Johnnie Bryant

Cleveland Cavaliers
- Title: Associate head coach
- League: NBA

Personal information
- Born: August 6, 1985 (age 40) Oakland, California, U.S.
- Listed height: 6 ft 0 in (1.83 m)
- Listed weight: 180 lb (82 kg)

Career information
- High school: Bishop O'Dowd (Oakland, California)
- College: CC of San Francisco (2003–2004); Utah (2004–2007);
- NBA draft: 2007: undrafted
- Position: Point guard
- Number: 1
- Coaching career: 2012–present

Career history

Coaching
- 2014–2020: Utah Jazz (assistant)
- 2020–2024: New York Knicks (associate HC)
- 2024–present: Cleveland Cavaliers (associate HC)

= Johnnie Bryant =

American basketball coach

Johnnie Bryant (born August 6, 1985) is an American professional basketball coach who serves as associate head coach for the Cleveland Cavaliers of the National Basketball Association (NBA). He played college basketball for the Utah Utes.

==Playing career==
Bryant played the 2003–04 season at San Francisco City College. During the 2004–05 season he transferred to the University of Utah, where he redshirted the remainder of the season. As a sophomore, Bryant earned honorable mention All-Mountain West Conference, appearing in all 29 games. As a junior, Bryant also earned honorable mention All-Mountain West Conference, averaging 15.1 points per game.

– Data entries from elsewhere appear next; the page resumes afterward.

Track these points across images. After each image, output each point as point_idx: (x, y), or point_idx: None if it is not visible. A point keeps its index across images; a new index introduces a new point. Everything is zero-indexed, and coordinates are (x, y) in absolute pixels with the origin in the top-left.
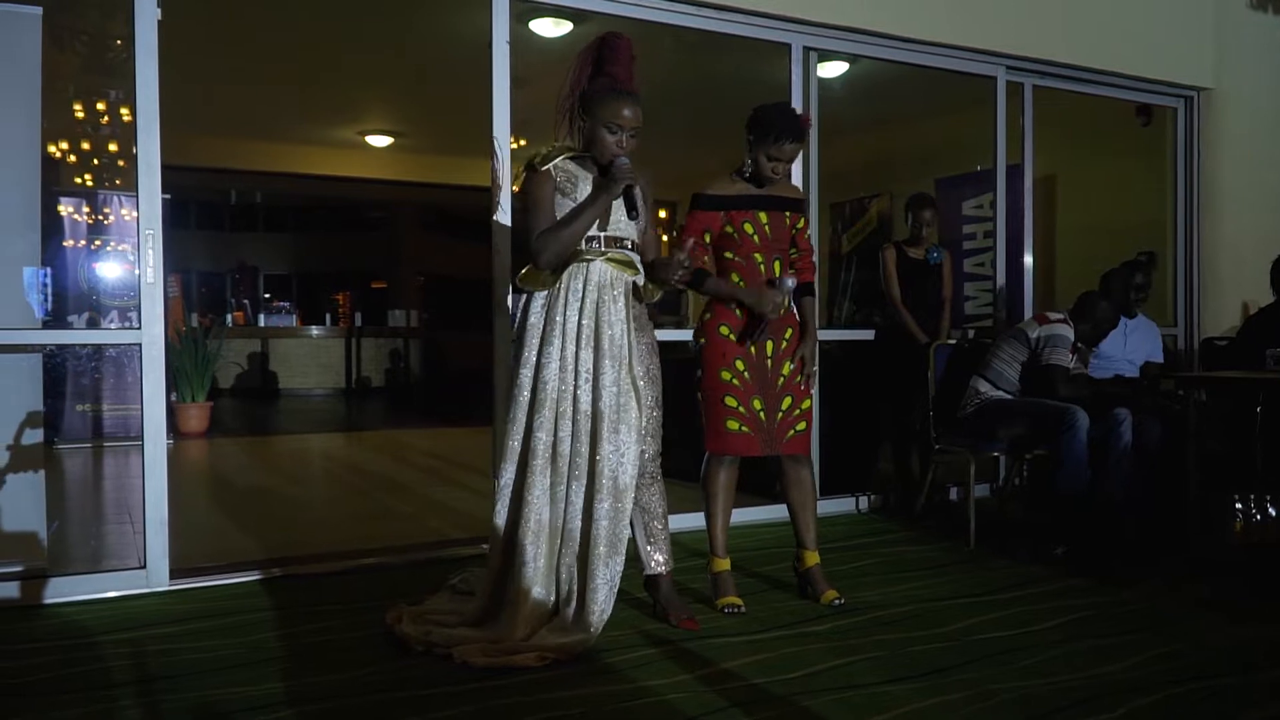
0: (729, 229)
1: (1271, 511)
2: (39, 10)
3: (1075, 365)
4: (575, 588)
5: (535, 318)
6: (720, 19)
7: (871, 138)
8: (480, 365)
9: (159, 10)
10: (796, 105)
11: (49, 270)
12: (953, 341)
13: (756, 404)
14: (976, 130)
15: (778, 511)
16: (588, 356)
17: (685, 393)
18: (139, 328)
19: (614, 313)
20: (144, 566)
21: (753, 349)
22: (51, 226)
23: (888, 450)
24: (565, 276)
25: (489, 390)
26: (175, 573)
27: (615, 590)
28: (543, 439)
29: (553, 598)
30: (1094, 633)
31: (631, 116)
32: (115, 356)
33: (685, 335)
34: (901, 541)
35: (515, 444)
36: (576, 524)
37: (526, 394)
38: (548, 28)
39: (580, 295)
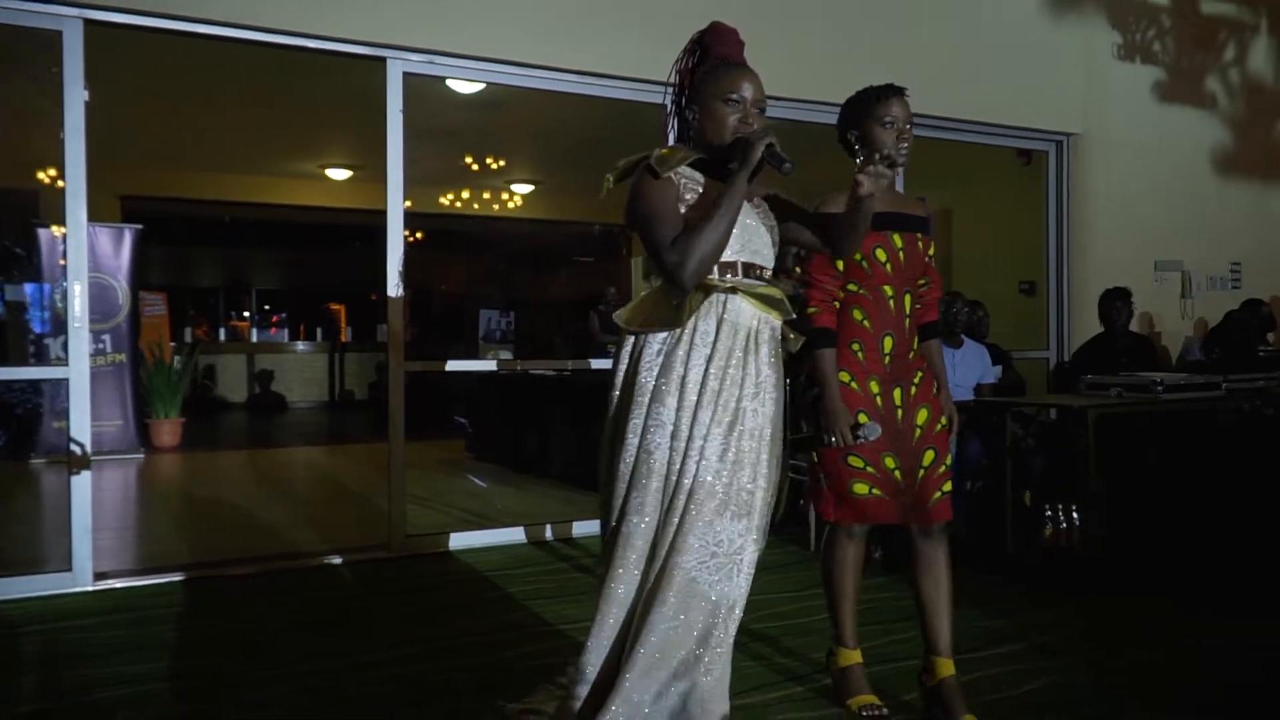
0: (858, 256)
1: (1076, 519)
2: None
3: None
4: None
5: (648, 371)
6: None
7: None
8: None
9: (86, 93)
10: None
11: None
12: None
13: (890, 463)
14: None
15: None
16: (706, 418)
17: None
18: (68, 364)
19: (756, 366)
20: (70, 569)
21: (879, 400)
22: (33, 256)
23: None
24: (691, 316)
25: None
26: (99, 575)
27: None
28: (639, 525)
29: None
30: (888, 618)
31: (754, 89)
32: (91, 378)
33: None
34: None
35: (612, 533)
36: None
37: (629, 469)
38: (464, 85)
39: (711, 340)
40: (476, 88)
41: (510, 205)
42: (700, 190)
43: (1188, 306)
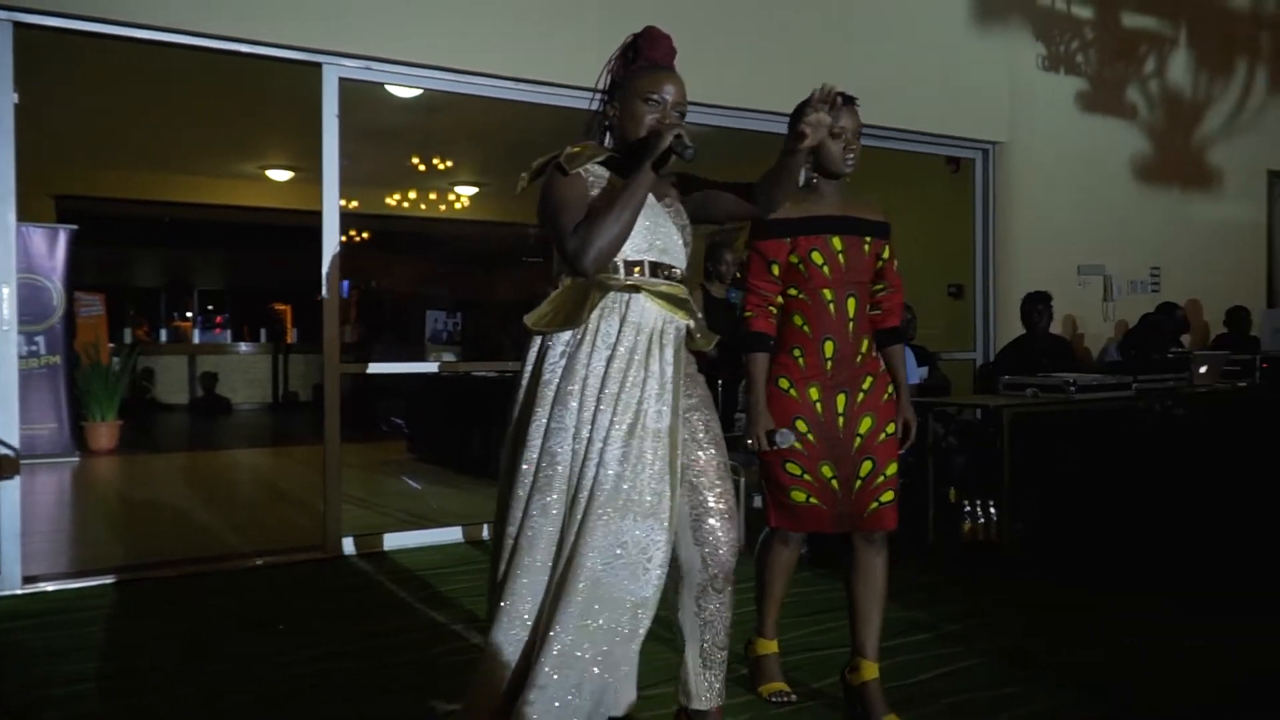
0: (794, 259)
1: (994, 514)
2: None
3: None
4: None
5: (551, 372)
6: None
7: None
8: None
9: (15, 95)
10: None
11: None
12: None
13: (826, 471)
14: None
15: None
16: (606, 421)
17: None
18: None
19: (660, 367)
20: None
21: (819, 406)
22: None
23: None
24: (594, 315)
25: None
26: (28, 578)
27: None
28: (544, 527)
29: None
30: (811, 611)
31: (676, 91)
32: (23, 380)
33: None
34: None
35: (510, 535)
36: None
37: (530, 471)
38: (401, 90)
39: (613, 341)
40: (415, 93)
41: (458, 206)
42: (606, 186)
43: (1109, 309)
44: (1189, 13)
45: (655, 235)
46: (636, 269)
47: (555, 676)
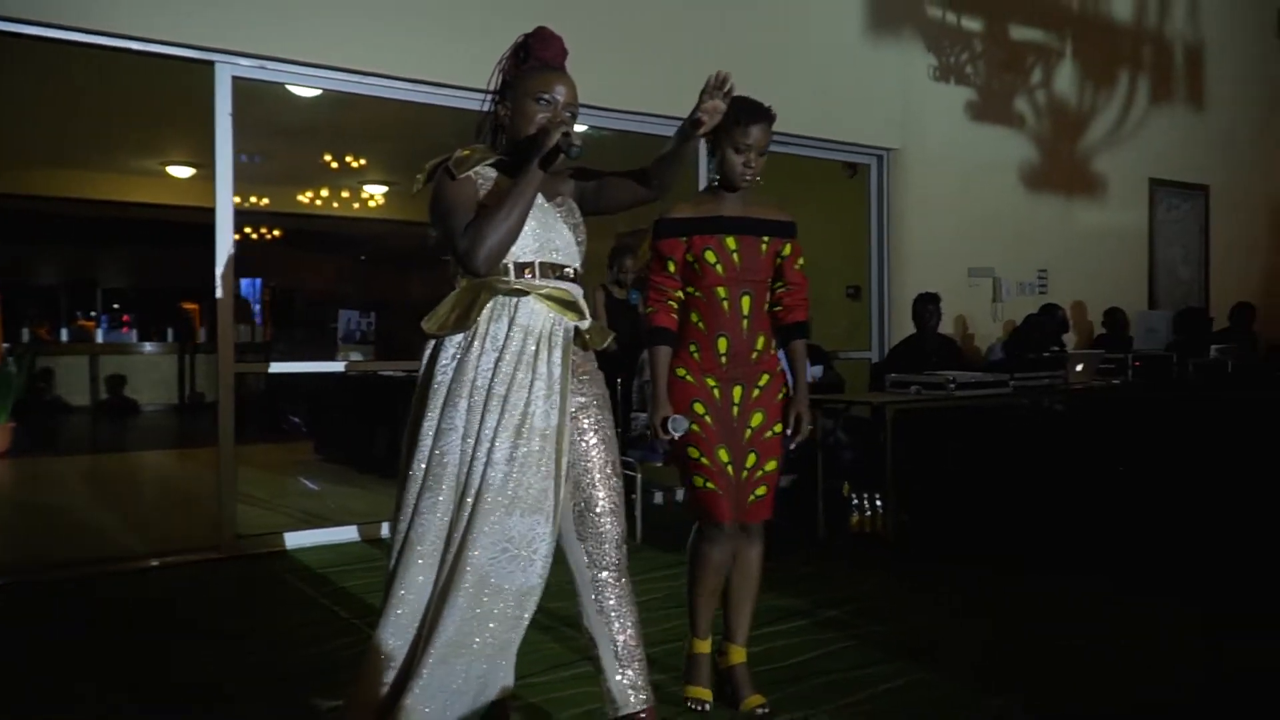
0: (689, 258)
1: (880, 506)
2: None
3: None
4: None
5: (443, 374)
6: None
7: None
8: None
9: None
10: None
11: None
12: None
13: (723, 455)
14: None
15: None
16: (493, 421)
17: None
18: None
19: (548, 367)
20: None
21: (716, 393)
22: None
23: None
24: (483, 318)
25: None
26: None
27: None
28: (432, 523)
29: None
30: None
31: (567, 92)
32: None
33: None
34: None
35: (400, 533)
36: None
37: (421, 471)
38: (301, 90)
39: (500, 343)
40: (314, 92)
41: (371, 205)
42: (493, 187)
43: (998, 310)
44: (1075, 27)
45: (546, 236)
46: (527, 270)
47: (442, 667)
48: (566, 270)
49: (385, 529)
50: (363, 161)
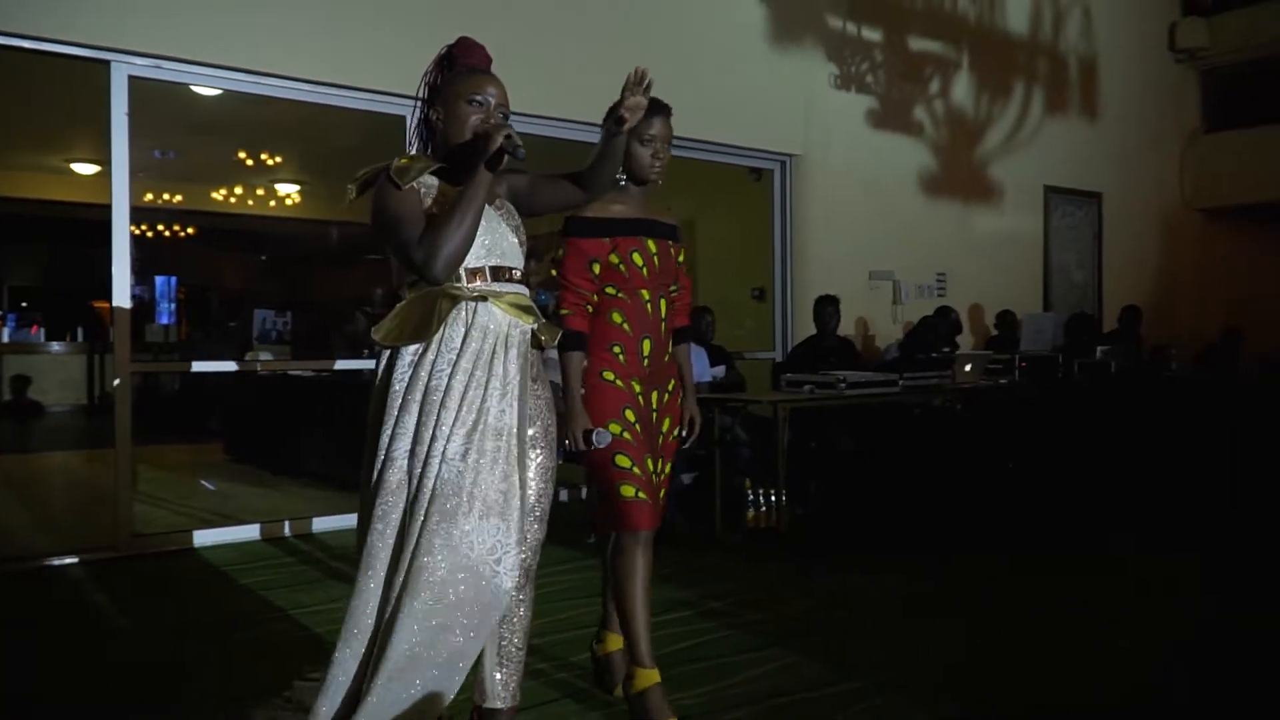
0: (614, 259)
1: (774, 501)
2: None
3: None
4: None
5: (399, 382)
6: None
7: None
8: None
9: None
10: None
11: None
12: None
13: (650, 464)
14: None
15: None
16: (449, 419)
17: None
18: None
19: (504, 367)
20: None
21: (640, 399)
22: None
23: None
24: (441, 326)
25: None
26: None
27: None
28: (384, 532)
29: None
30: (584, 593)
31: (498, 93)
32: None
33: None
34: None
35: (360, 545)
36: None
37: (376, 477)
38: (204, 90)
39: (457, 347)
40: (215, 92)
41: (288, 203)
42: (437, 195)
43: (898, 312)
44: (971, 38)
45: (492, 239)
46: (478, 276)
47: (394, 683)
48: (514, 272)
49: (287, 527)
50: (278, 160)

Bryant holds the University of Utah's career three-point percentage record (.440).

==Coaching career==
Bryant started coaching at the Bryant Sports Academy, a skill development program through which he worked with athletes of all ages, including former Utah Jazz forward Paul Millsap and Milwaukee Bucks guard Damian Lillard.

On September 25, 2012, Bryant was hired by the Utah Jazz as a player development assistant. On June 24, 2014, he was promoted to assistant coach under head coach Quin Snyder.

On September 4, 2020, Bryant was named the associate head coach of the New York Knicks.

In July 2024, Bryant was hired by the Cleveland Cavaliers as associate head coach.